Name and save the file.
You can change some settings while the Remote Loader is running. For information on these settings, refer to Options to Configure a Remote Loader.
After installing the Remote Loader, you can set the environment variable RDXML_PATH, which changes the current directory for rdxml. This directory is then taken as the base path for files that are subsequently created. To set the value of the RDXML_PATH variable, enter the following commands:
On Solaris, Linux, or AIX, the binary component rdxml provides the Remote Loader functionality. This component is located in the /usr/bin/ directory. On Windows, the default is c:\novell\RemoteLoader.
To run the Remote Loader:
Set the password.
Start the Remote Loader.
Platform | Command |
---|---|
Windows |
dirxml_remote -config path_to_config_file |
Solaris |
rdxml -config path_to_config_file |
HP-UX |
dirxml_jremote -config path_to_config_file |
Using iManager, start the driver.
Confirm that the Remote Loader is operating properly.

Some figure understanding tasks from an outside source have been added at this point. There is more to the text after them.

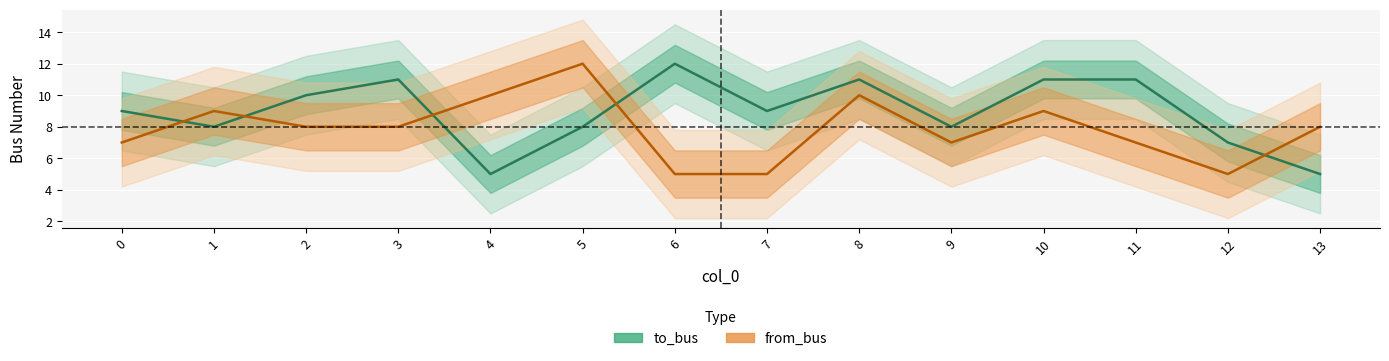

Count the to_bus values in the range 8 to 11.

10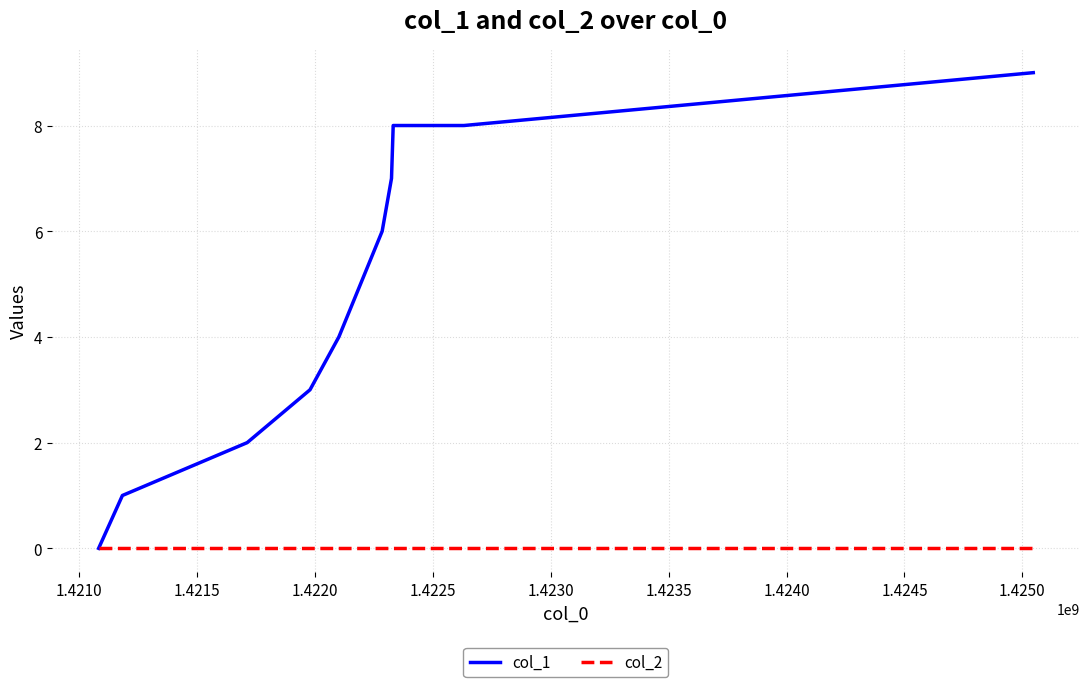

What are all the series names shown in the legend?

col_1, col_2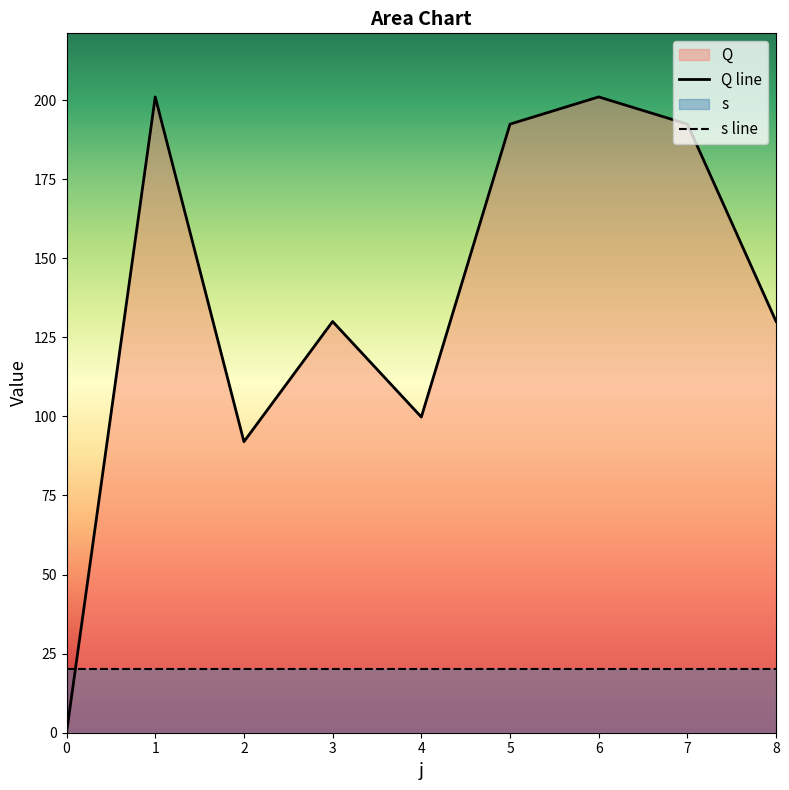

List the labels in order of value, smallest first.

0, 2, 4, 3, 8, 5, 7, 1, 6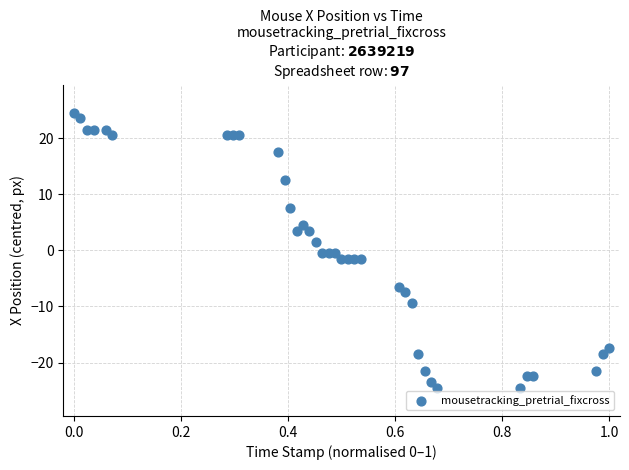

What is the range of Y values (max minus min)?

49.0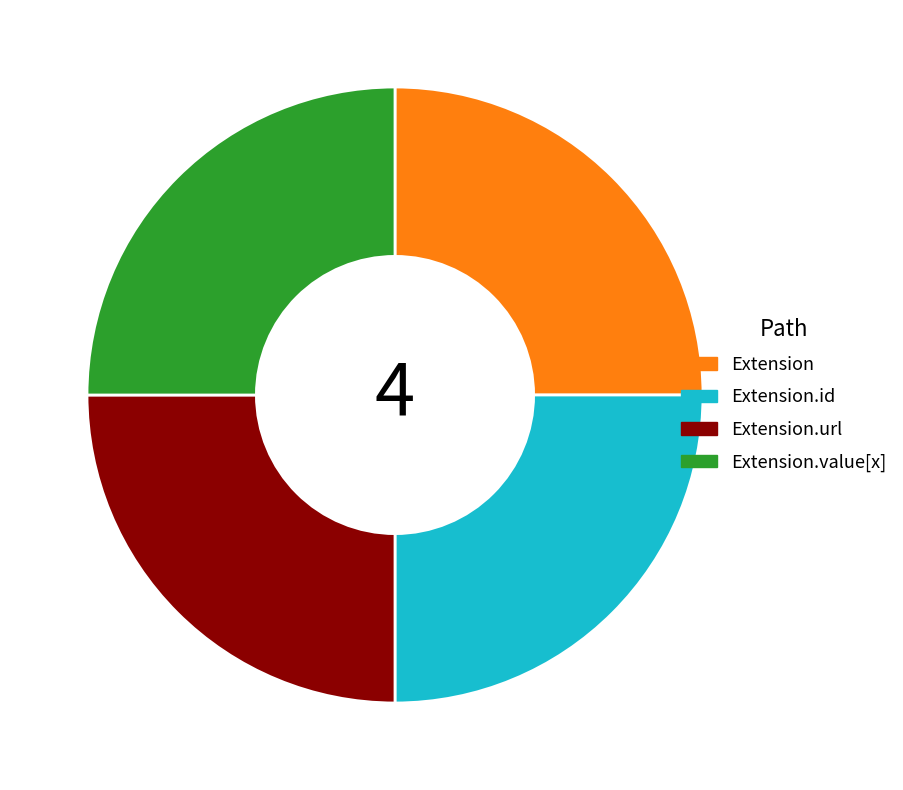

Is there any slice that represents more than half of the pie?

No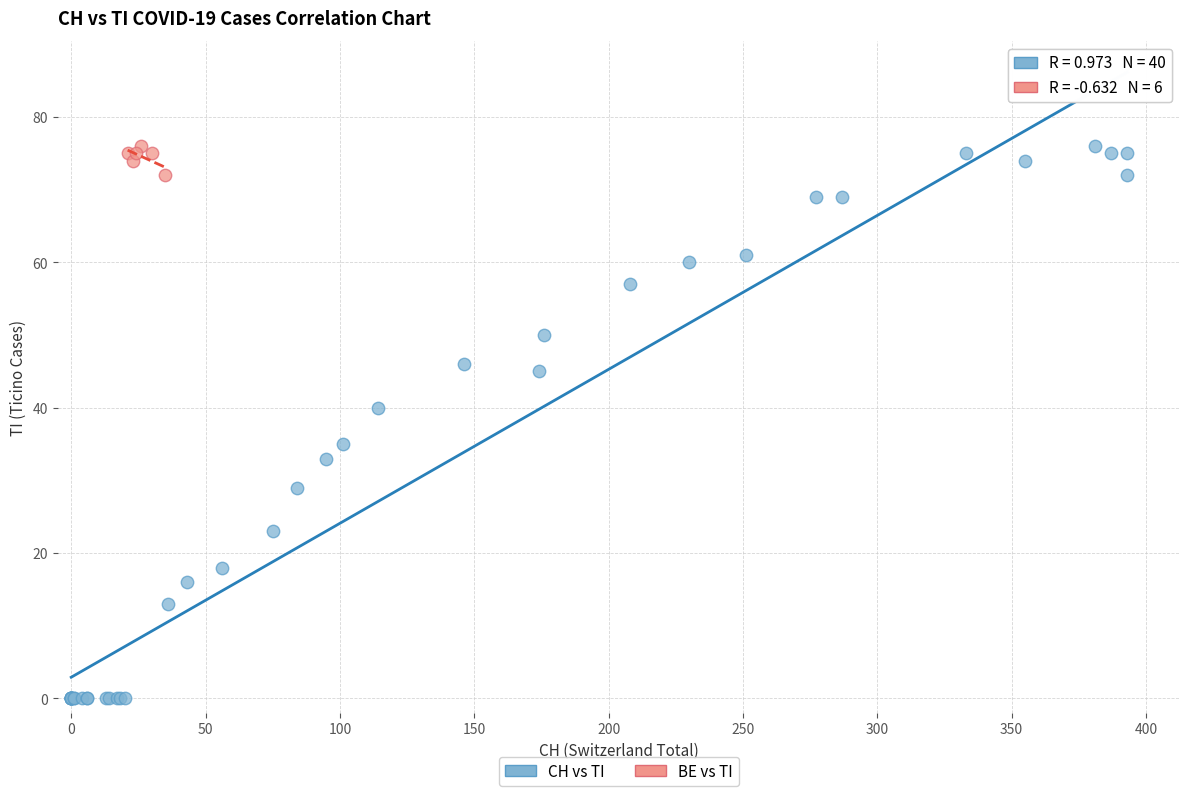

Which series reaches the minimum Y coordinate?

CH vs TI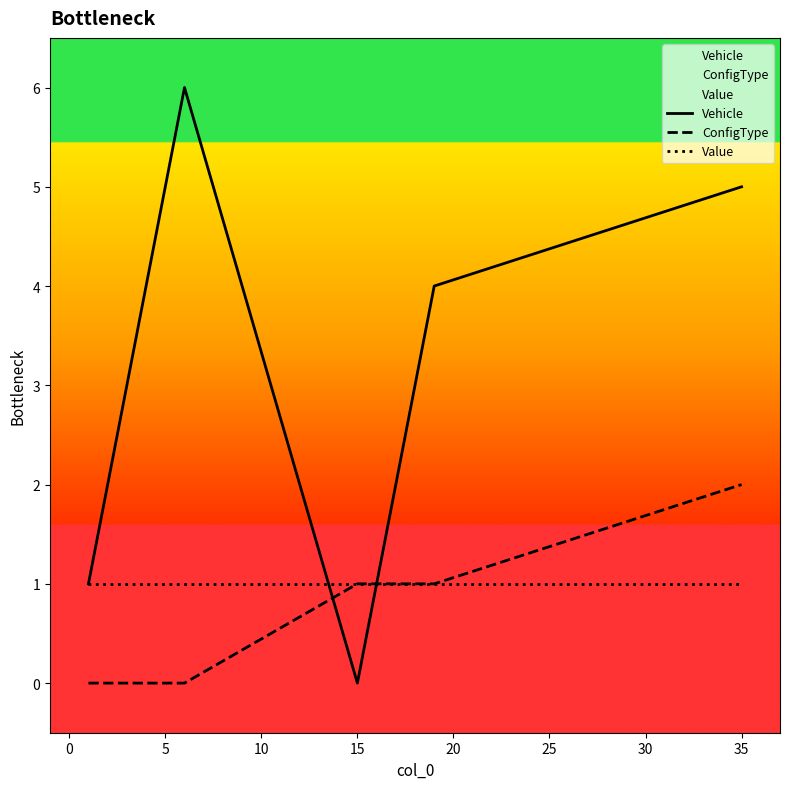

The Value series shows 2 at 15. True or false?

False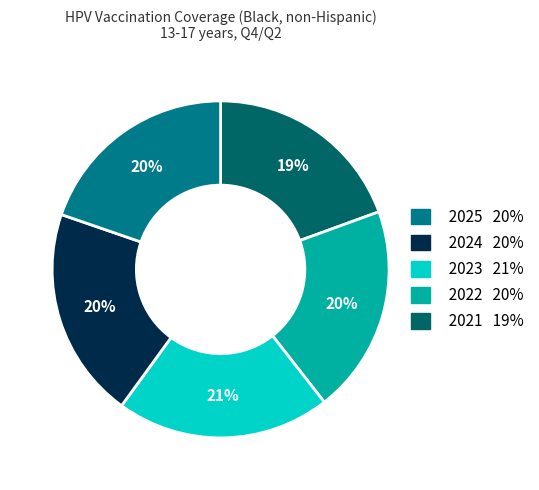

Is there any slice that represents more than half of the pie?

No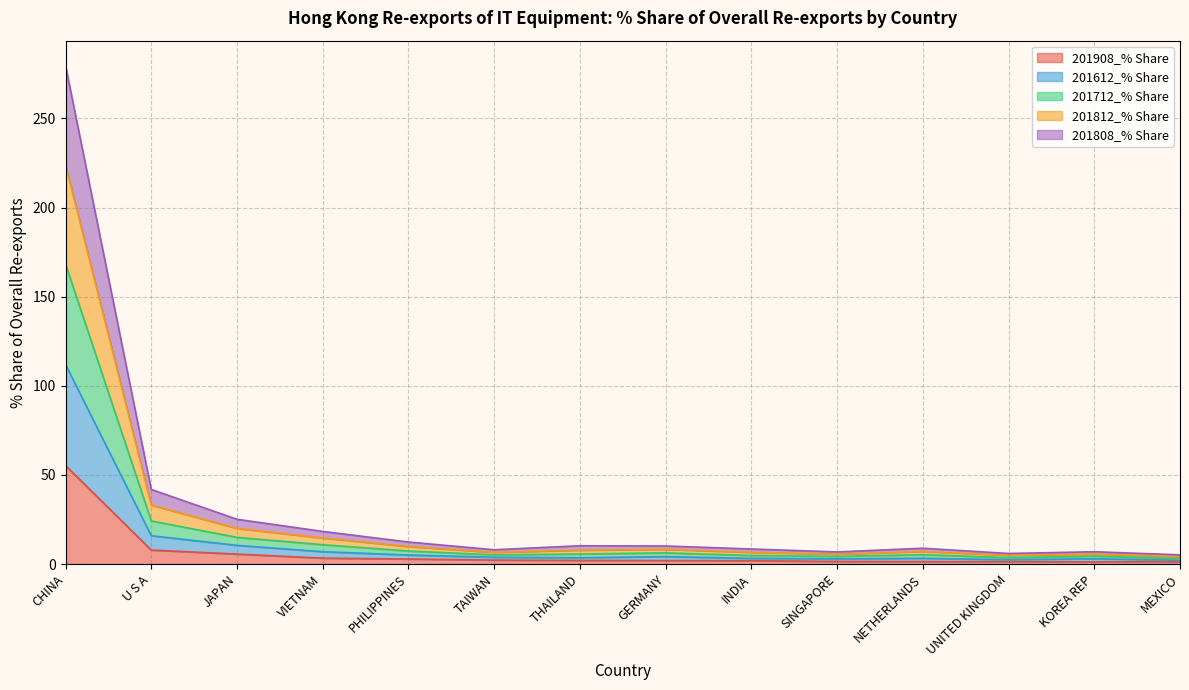

Which has a higher value, THAILAND or UNITED KINGDOM?

THAILAND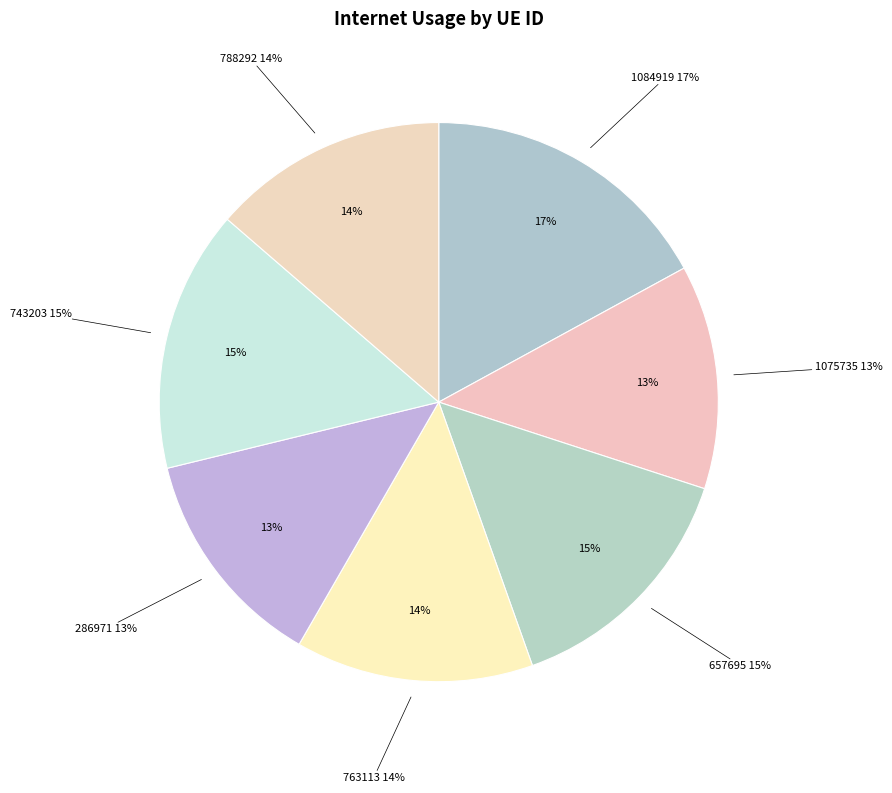

How many slices are in this pie chart?

7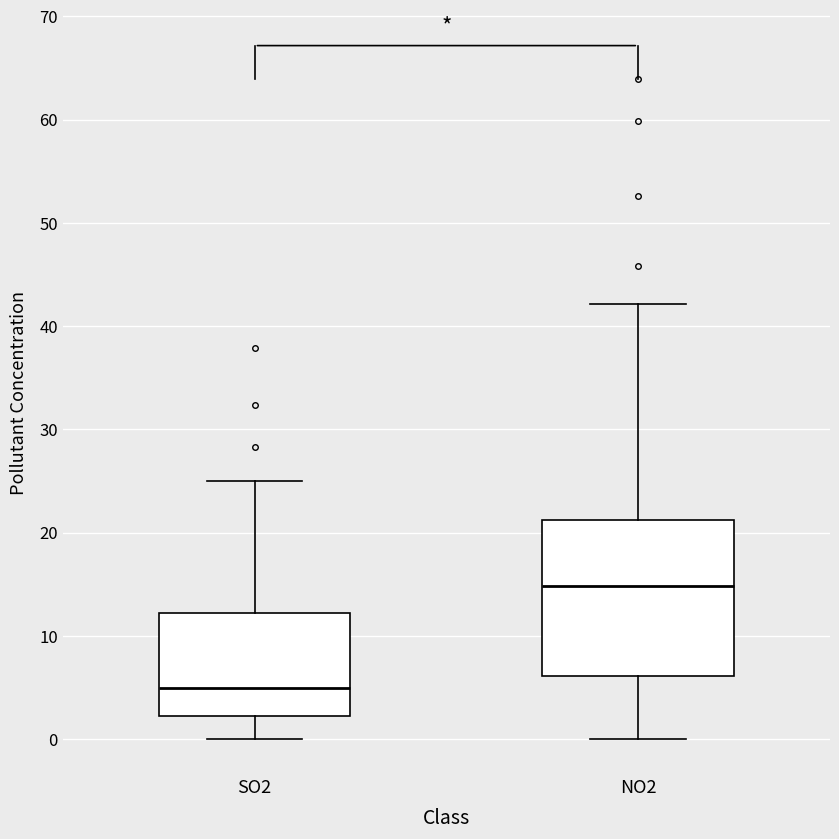

Which box has the lowest median line?

SO2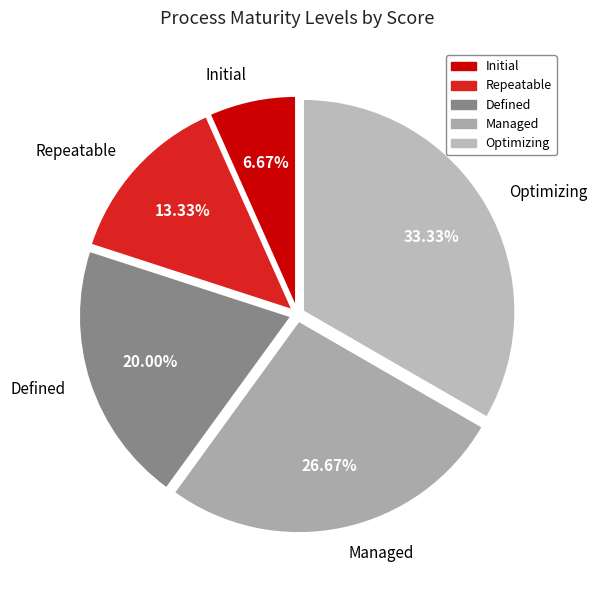

Rank the categories by value from lowest to highest.

Initial, Repeatable, Defined, Managed, Optimizing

The Remote Loader loads the DirXML application shim only when the Remote Loader is in communication with the remote interface shim on the DirXML server. This means, for example, that the application shim will be shut down if the Remote Loader loses communication with the DirXML server.
For Linux, Solaris, or AIX, use the ps command or a trace file to find out whether the command and connection ports are listening.
For HP-UX and similar platforms, monitor the Java Remote Loader by using the tail command on the tracefile:
tail -f trace filename
If the last line of the log shows the following, the loader is successfully running and awaiting connection from the DirXML remote interface shim:
TRACE: Remote Loader: Entering listener accept()
To configure the Remote Loader (rdxml) to start automatically on UNIX, see TID 10097249.
If multiple instances of the Remote Loader are running on the computer, pass the -cp command port option so that the Remote Loader can stop the appropriate instance.
When you stop the Remote Loader, you must have sufficient rights or enter the Remote Loader password.
Scenario: Sufficient Rights. The Remote Loader is running as a Windows service. You have sufficient rights to stop it. You enter a password, but realize that it is incorrect. The Remote Loader stops anyway.
The Remote Loader isn't "accepting" the password. Instead, it is ignoring the password because the password is redundant in this case. If you run the Remote Loader as an application rather than as a service, the password is used.